Между болот, валов и страшных всех врагов
Торги, суды, полки и флот – и град готов.
 
Ломоносов

1. ФЛОТА ГАРДЕМАРИН

   Еще с вечера Таисья взбодрила сдобное тесто для пирогов, а задолго до рассвета затопила печь и разбудила лоцмана, только ночью вернувшегося из Кроншлота.
   Иван Савватеевич, виновато и в то же время строго покашливая, потянулся было за старыми, привычно разношенными рыбацкими бахилами, но Таисья велела нынче одеться во все самое наилучшее, и Рябову пришлось вынуть из сундука туфли с пряжками, камзол с двадцатью четырьмя серебряными пуговками и кафтан с вышитым на рукаве штурвалом и компасом – особый знак, который положено было носить первому лоцману Российского корабельного и морского флоту.
   – Может, попозже ризы на себя вздевать? – спросил Рябов. – Обедня, я чай, не враз зачнется?
   – При нем станешь одеваться? – спросила в ответ Таисья. – Некоторые гардемарины еще вчера поутру приехали...
   Помолчала и вздохнула:
   – Лед как бы не тронулся. Я выходила – глядела: взбухла река, вспучилась... Как тогда будем?
   – Два года ждали, еще две недели подождем! – молвил лоцман. – Не пропадет парень.
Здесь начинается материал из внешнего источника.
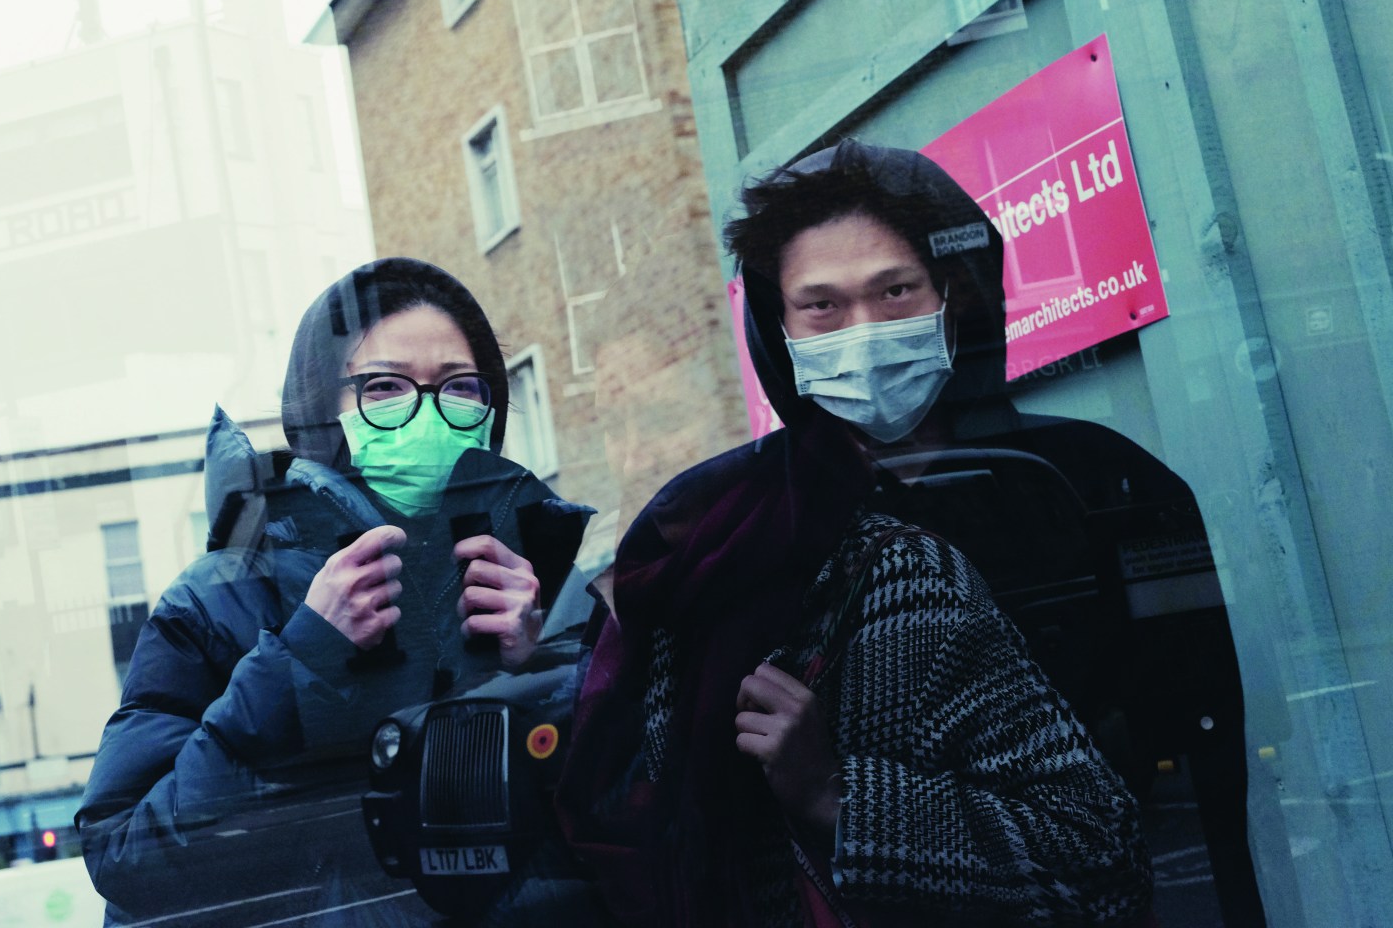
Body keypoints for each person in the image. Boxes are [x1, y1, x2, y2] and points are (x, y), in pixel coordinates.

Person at [556, 139, 1155, 927]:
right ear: (778, 332)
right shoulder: (709, 523)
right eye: (823, 306)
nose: (863, 330)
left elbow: (1162, 792)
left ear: (957, 297)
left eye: (897, 291)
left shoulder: (1092, 482)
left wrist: (843, 794)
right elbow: (630, 783)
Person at [77, 258, 593, 926]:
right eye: (382, 389)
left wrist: (543, 668)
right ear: (323, 411)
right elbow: (128, 860)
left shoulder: (551, 586)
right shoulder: (222, 600)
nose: (428, 416)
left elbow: (636, 833)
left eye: (461, 388)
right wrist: (298, 664)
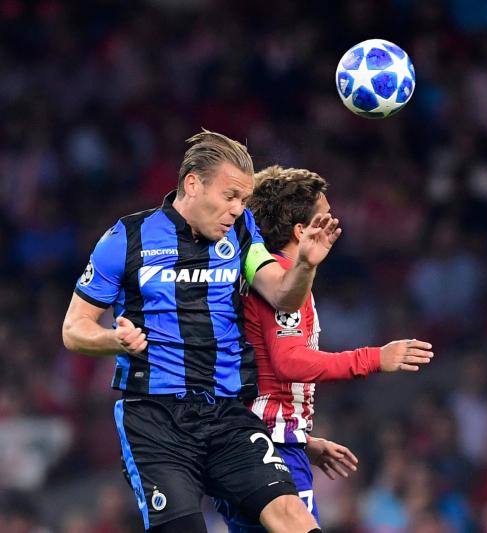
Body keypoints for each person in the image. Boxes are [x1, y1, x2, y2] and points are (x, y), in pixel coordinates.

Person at [61, 130, 338, 533]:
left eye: (243, 200)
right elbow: (73, 329)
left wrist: (305, 266)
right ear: (193, 184)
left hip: (226, 413)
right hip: (155, 419)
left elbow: (282, 294)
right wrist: (112, 340)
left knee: (291, 516)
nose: (237, 209)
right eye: (230, 197)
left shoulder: (243, 233)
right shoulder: (126, 238)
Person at [217, 166, 434, 531]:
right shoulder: (284, 280)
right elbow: (289, 362)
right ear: (302, 232)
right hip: (271, 449)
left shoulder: (267, 279)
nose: (335, 224)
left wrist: (303, 440)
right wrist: (376, 358)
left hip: (254, 443)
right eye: (326, 218)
На Адмиралтейской стороне дружки у него, и в Литейной. Прокормится...
   Он еще раз строго покашлял и стал вколачивать ноги в туфли. От новой обуви у него всегда портилось самочувствие, особенно же не любил он эти плоские, скрипучие и жесткие туфли, которые должен был носить при всяких церемониях. И с чулками он изрядно мучился, они вечно съезжали с ног, их надо было подтягивать и особыми застежками прицеплять к подвязкам.
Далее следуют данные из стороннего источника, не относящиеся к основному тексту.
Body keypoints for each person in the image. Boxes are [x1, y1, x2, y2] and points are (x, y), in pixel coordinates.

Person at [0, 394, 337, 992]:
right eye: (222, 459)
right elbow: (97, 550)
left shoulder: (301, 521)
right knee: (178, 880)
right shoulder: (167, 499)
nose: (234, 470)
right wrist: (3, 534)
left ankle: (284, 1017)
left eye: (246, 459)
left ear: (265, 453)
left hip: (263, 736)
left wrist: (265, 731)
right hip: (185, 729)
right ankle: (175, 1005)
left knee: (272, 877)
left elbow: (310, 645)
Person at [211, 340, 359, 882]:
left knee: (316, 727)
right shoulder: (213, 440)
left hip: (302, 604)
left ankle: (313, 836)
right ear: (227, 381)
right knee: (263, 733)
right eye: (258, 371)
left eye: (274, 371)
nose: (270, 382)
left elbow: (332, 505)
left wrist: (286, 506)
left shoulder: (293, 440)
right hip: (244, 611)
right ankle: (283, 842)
   – Ишь ты, чертова обедня! – ворчал он, прохаживаясь по спаленке, стены которой были вплотную увешаны пучками сухих трав: Таисья унаследовала от покойной бабиньки Евдохи ее умение лечить травами и мазями и не без успеха пользовала болящих моряков на берегу Невы теми же средствами, которыми лечила бабинька Евдоха на далекой Двине. – Ишь ты, с этими туфлями, да пряжками, да чулками! – ворчал кормщик, удерживая себя от более крепких слов. – Вон теперь и ходи цельный день заморской чучелой...
   Не надевая камзола и кафтана, он побрился перед маленьким стальным зеркальцем, умылся и стал столбом в дверях, ожидая завтрака. Но завтрака никакого не было, и Таисья словно бы совсем не замечала мужа: высоко подоткнув подол и показывая свои красивые, смуглые и легкие ноги, она березовым веником, по двинскому обычаю, шаркала некрашеные полы, оттирала их песком и шпарила кипятком из чугуна. Все здесь в кухне было перевернуто вверх дном, и Ивану Савватеевичу ничего не оставалось иного, как еще раз вопросительно покашлять и выйти на улицу, на лавочку для препровождения времени.
   – Водицы-то принести? – спросил он, накидывая полушубок.
   – Наносила уже! – ответила Таисья тем голосом, которым отвечают все жены в случаях таких домашних авралов. – Еще бы завтра вспомнил про водицу-то! Да оденься потеплее, Савватеич, не лето еще!